Work instruction.
Tally how many lines in the data below contain the string "entry", with case counting, so capital and small letters must match. Reply with the number only.

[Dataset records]
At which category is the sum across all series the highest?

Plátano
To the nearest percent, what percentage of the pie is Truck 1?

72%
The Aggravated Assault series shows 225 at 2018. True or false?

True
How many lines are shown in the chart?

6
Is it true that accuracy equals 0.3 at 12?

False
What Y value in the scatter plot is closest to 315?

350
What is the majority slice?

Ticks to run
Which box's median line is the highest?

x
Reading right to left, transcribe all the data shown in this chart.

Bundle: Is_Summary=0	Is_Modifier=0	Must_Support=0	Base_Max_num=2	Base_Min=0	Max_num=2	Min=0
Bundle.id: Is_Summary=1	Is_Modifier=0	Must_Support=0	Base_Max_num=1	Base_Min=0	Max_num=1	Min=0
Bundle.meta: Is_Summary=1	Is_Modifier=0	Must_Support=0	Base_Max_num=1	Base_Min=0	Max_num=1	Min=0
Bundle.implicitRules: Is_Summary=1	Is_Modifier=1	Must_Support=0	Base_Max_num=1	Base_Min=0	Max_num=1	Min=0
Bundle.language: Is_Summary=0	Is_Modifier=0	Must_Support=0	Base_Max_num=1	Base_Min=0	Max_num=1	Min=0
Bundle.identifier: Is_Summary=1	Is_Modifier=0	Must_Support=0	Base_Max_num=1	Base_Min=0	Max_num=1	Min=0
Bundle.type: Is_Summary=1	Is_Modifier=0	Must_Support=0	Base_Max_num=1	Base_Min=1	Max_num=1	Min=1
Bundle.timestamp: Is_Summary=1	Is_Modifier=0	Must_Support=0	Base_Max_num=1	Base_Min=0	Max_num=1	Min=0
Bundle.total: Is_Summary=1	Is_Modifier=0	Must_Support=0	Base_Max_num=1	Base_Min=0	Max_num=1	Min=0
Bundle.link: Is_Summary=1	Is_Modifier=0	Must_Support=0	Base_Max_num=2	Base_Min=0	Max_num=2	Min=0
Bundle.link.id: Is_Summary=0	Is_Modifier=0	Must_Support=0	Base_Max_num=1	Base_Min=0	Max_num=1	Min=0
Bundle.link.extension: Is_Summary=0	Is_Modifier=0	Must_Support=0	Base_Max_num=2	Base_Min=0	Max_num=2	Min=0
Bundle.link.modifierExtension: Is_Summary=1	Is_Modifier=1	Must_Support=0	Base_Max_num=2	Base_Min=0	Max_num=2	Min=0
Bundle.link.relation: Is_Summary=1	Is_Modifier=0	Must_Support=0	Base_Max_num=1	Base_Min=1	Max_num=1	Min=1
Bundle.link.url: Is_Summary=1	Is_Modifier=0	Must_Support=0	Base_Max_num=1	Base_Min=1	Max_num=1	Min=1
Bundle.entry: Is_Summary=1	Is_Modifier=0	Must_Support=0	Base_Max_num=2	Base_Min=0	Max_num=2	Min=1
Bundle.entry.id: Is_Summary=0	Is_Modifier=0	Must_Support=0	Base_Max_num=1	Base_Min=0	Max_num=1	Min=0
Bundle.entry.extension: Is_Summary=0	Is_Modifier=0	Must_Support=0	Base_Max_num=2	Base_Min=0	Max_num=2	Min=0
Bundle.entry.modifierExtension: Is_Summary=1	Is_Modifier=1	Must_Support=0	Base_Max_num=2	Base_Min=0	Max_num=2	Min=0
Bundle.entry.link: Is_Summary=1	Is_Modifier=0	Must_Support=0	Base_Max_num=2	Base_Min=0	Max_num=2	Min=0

Result.
5